Apologies for the bump, but I was just discussing this topic a few days ago so I actually have the number on hand.
https://cupola.gettysburg.edu/cgi/viewcontent.cgi?article=1295&=&context=student_scholarship&=&seiThis paper talks about how Eisenhower overperformed among Black Voters in 1956, but more importantly for our purposes, it cites Samuel Lubell as saying:
Reporter Richard Lyons of The Washington Post concluded that, in all the cities they studied, Ike won a greater percentage of the black vote than he did in 1952. The biggest impact of the Negro switch was felt in the South. In some northern cities the change was “hardly measurable” and the “overriding issue was civil rights.” African Americans switched in far greater numbers in the South because southern Democrats were opposed to civil rights, whereas in the North they were generally for it. Lyons argued that “Negroes can take credit for holding Tennessee for President Eisenhower. Their switches in Memphis alone were far more than his statewide margin.” Samuel Lubell concluded that “in the northern cities Eisenhower’s gain over 1952 was 8 percent while in the South the same Southern Negro wards and precincts which gave Eisenhower 19 percent of their vote in 1952 gave him 47 per cent in 1956.”

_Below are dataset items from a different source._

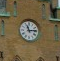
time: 11:13
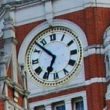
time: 6:52
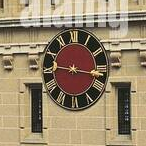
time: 9:16
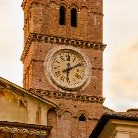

Unfortunately, it doesn't say how well Stevenson did among Southern Blacks in 1956, but given the very low third party share at that election (South Carolina exempted, and in South Carolina the Third Party Voters were staunch segregationists so not a very black demographic) I am pretty sure Stevenson won Southern Blacks, even in 1956, and that was
after winning them handily in 1952 with a segregationist running mate, and even in 1956 he would have won them handily nationwide. Just goes to show you the absurd strength of the New Deal Coalition I guess.